EXERCISE SET
• a. Using the passage about sperm in space, explain why the research suggests that conceiving children in space will still be possible.
• b. According to the passage about sperm in space, which country was the team of researchers from?
• c. Quote everything in the passage about sperm in space from "Scientists have used" down to "or other worlds.".

EXERCISE TEXT
════

Scientists have used a tiny plastic “obstacle course” to test how much sperm would struggle to navigate during sex in the weightlessness of space.
Some particularly resilient sperm still made it through the course, suggesting that conceiving children in space will still be possible, according to research published on March 26 (2026).
However, a bigger problem could be that the development of embryos after fertilisation was harmed by a lack of gravity, the Australian team of researchers found.
With humanity setting its eyes on colonising space – Nasa launched its first crewed mission around the Moon in half a century on April 1 (2026) – scientists have been studying how difficult it will be to procreate on spaceships or other worlds.
One of the biggest challenges is that sperm will no longer be pulled downwards by Earth’s gravity.

════

(Collected data entries)
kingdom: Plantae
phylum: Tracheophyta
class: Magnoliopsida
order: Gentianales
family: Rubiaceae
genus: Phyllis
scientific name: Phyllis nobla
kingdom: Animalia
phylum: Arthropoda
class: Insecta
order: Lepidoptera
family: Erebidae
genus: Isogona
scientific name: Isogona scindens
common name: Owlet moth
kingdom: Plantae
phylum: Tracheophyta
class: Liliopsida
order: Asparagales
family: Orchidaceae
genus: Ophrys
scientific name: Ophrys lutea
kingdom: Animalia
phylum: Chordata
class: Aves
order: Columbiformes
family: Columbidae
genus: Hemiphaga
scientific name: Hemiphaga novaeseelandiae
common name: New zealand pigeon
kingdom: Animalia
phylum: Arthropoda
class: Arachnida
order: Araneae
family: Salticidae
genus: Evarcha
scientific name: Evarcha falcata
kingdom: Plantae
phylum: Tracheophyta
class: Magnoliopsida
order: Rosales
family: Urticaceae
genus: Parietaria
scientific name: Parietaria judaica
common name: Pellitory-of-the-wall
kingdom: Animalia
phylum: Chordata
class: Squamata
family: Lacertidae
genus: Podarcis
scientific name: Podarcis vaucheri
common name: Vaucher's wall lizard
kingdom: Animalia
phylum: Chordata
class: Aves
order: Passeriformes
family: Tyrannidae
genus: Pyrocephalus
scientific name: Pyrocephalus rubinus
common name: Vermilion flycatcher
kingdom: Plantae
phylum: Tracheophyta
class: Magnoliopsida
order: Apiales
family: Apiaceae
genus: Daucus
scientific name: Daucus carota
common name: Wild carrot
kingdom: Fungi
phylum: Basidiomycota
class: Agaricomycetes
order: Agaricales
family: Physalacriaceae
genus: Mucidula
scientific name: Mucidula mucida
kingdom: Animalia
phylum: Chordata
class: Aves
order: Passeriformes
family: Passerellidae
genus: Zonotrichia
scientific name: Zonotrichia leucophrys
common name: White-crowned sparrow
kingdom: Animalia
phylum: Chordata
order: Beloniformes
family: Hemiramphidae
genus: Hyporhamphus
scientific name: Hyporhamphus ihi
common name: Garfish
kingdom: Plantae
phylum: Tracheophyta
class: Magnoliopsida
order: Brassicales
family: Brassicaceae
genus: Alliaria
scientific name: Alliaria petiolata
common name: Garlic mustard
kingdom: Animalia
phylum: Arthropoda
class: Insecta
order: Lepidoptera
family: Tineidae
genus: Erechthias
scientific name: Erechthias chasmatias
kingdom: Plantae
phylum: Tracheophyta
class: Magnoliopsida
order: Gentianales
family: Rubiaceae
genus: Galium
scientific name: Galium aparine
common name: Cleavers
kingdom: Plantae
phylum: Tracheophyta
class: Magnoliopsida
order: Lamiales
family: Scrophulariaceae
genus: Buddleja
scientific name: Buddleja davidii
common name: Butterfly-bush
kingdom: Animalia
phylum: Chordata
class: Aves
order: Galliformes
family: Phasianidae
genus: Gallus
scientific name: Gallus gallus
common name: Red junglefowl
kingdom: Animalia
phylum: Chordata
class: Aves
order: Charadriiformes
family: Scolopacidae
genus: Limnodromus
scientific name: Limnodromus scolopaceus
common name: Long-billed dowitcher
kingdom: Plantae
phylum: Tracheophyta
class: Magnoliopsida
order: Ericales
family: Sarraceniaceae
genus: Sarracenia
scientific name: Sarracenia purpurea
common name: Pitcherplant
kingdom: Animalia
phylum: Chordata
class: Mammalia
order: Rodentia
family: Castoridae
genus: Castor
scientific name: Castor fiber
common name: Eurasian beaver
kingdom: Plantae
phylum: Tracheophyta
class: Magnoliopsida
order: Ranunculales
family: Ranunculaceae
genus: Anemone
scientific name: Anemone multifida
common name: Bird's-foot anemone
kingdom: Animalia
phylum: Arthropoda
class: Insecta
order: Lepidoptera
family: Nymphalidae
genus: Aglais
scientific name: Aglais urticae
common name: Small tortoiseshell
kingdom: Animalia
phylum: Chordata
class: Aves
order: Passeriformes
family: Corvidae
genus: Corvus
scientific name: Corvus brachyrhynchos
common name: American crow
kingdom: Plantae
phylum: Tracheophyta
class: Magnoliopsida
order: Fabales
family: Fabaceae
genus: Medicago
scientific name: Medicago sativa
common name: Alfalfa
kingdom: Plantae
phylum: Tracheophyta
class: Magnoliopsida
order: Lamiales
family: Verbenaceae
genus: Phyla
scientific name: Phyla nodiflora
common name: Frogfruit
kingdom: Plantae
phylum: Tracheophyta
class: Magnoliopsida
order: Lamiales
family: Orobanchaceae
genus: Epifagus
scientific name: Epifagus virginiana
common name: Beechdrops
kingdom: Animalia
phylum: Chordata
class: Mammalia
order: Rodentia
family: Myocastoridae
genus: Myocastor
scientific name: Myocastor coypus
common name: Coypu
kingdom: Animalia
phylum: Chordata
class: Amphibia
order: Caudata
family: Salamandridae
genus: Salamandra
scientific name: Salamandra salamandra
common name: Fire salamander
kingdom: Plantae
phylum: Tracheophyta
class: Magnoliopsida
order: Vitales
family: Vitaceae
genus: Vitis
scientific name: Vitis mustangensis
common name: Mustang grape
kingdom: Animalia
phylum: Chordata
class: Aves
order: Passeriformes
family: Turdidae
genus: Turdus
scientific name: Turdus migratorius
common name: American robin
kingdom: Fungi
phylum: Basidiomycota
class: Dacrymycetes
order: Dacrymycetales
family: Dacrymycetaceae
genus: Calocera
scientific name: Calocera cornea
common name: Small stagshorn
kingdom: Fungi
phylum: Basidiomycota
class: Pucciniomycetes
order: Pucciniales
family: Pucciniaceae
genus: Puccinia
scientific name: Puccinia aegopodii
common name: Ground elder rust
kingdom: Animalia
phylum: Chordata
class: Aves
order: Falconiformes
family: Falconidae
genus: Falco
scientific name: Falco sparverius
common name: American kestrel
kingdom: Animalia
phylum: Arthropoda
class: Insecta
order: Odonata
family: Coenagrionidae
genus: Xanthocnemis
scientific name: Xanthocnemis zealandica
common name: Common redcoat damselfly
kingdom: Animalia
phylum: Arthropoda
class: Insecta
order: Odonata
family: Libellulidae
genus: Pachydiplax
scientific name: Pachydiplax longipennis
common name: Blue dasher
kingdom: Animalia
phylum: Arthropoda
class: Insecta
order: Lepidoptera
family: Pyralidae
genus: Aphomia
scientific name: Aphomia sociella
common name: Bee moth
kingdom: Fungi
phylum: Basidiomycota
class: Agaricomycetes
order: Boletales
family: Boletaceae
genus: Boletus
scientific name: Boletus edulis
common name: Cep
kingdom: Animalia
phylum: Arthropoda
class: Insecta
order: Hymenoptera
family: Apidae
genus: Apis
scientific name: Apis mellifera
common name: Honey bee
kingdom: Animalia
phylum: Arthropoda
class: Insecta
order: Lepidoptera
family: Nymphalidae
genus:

════

SOLUTIONS FOR EACH TASK
• a. Some particularly resilient sperm still made it through the tiny plastic obstacle course that simulated weightlessness, so the researchers concluded that conception in space will still be possible.

• b. The researchers were an Australian team.

• c.
Scientists have used a tiny plastic “obstacle course” to test how much sperm would struggle to navigate during sex in the weightlessness of space.
Some particularly resilient sperm still made it through the course, suggesting that conceiving children in space will still be possible, according to research published on March 26 (2026).
However, a bigger problem could be that the development of embryos after fertilisation was harmed by a lack of gravity, the Australian team of researchers found.
With humanity setting its eyes on colonising space – Nasa launched its first crewed mission around the Moon in half a century on April 1 (2026) – scientists have been studying how difficult it will be to procreate on spaceships or other worlds.